6 of 7 people found the following review helpful
Sterile April 15 2010
By Kevin Deschamp - Published on
Format: Hardcover
I could not follow the examples or the chapter explanations. I felt as though Beer and Johnson do not want me to understand the basic concepts. I would spend hours on a few problems and understand about half the material. I would buy LINDEBURG books on fundamentals of engineering. Do not buy this book even if it is assigned to the class. Most of your classmates or going to work together on homework problems and never open the book.
3 of 4 people found the following review helpful
Gotta raise the stars, cause this book raised the bar April 25 2014
By Mech E - Published on
Format: Hardcover Verified Purchase
I've had to use this guy's books in three different classes, statics, dynamics, and well strengths of materials. Statics and Dynamics, those books well to put it bluntly.... were the biggest wastes of money and piece of s*** books I have in my arsenal, I literally could only learn from the instructor because it used trig to approach every problem as opposed to applying moments or cross products, just terrible... but maybe beer isn't that bad, he had a coauthor and he just let the other guy write it... atleast that's what I'd like to believe because the style is this book is much different. I was actually dreading this book when I saw who wrote it.


I have actually read this book almost to completion, done countless hours of extra problems, and I think its a pretty damn good book. For those who moaned about how the explanations are long and tedious... welcome to engineering, you need to be tedious to be good at it, those who gave it 1 star for the complexity obviously are probably in business school. While the explanations seem convoluted in the beginning, there is a method to the madness. When you try to solve the problem first you probably just reference lecture notes first and then look back at the book for the equation, "plug and chug" well they sure as hell don't make any sense if you don't understand the purpose of the nomenclature. If you read each chapter in the sections where the equations are listed then follow an example problem, repeating this method... you can easily solve 70- 80 percent of the problems alone, you still need a prof to help; the reason being is this isn't just a class that relies on physics, but its more of logic based than math intensive subject.

The double whammy here is if you got a C in statics, if you read this book and googled how to do cross products, you could get an A if you retook the class.

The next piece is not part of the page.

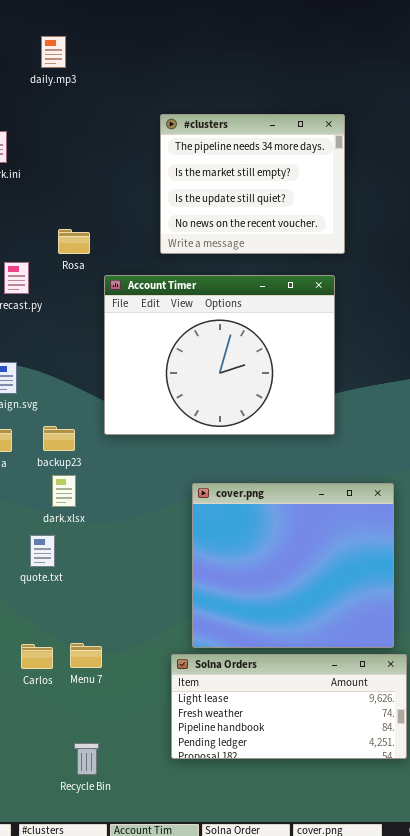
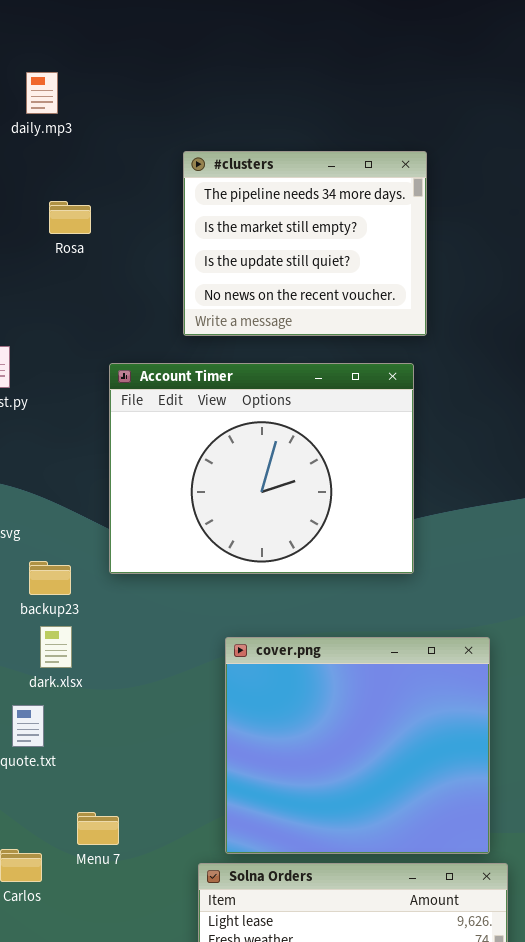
daily.mp3: [41,36,66,68] -> [26,72,58,114], moved
Rosa: [58,229,90,254] -> [49,201,91,234], moved
Menu 7: [70,643,102,668] -> [77,812,119,845], moved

Also a note.... this is a book for you to keep for a lifetime.... something you could ( I kid of course) pass on to your get the hardcover, its a classic, and its presented in a manner that if you sit down, read, and put in effort, it doesn't matter how gripping the subject is, if you appreciate the field then you will pass your class. I still reference this book for quick review or eqns even though my Shingley's Mech Design book makes it obsolete as a reference book, this thing is slim as hell compared to that encyclopedia.

1 of 1 people found the following review helpful
Tough book, keep with it. July 14 2009
By Rishi Agrawal - Published on
Format: Hardcover
The book seems almost outdated with its long text. Additionally, the practice problems at the end of each chapter can be confusing to take on based on the text. The book requires a good teacher supplement or secondary reference.


After a while, you'll get a feel for the way the book operates and you'll finish with a very strong understanding of the book's concepts. You just have to stick with it. The problems at the end of the book, although confusing at first, are great practice to applying the concepts in ways that are not explicitly defined in the chapter texts. I'd recommend this if you're willing to take on the problems and have supplemental material available.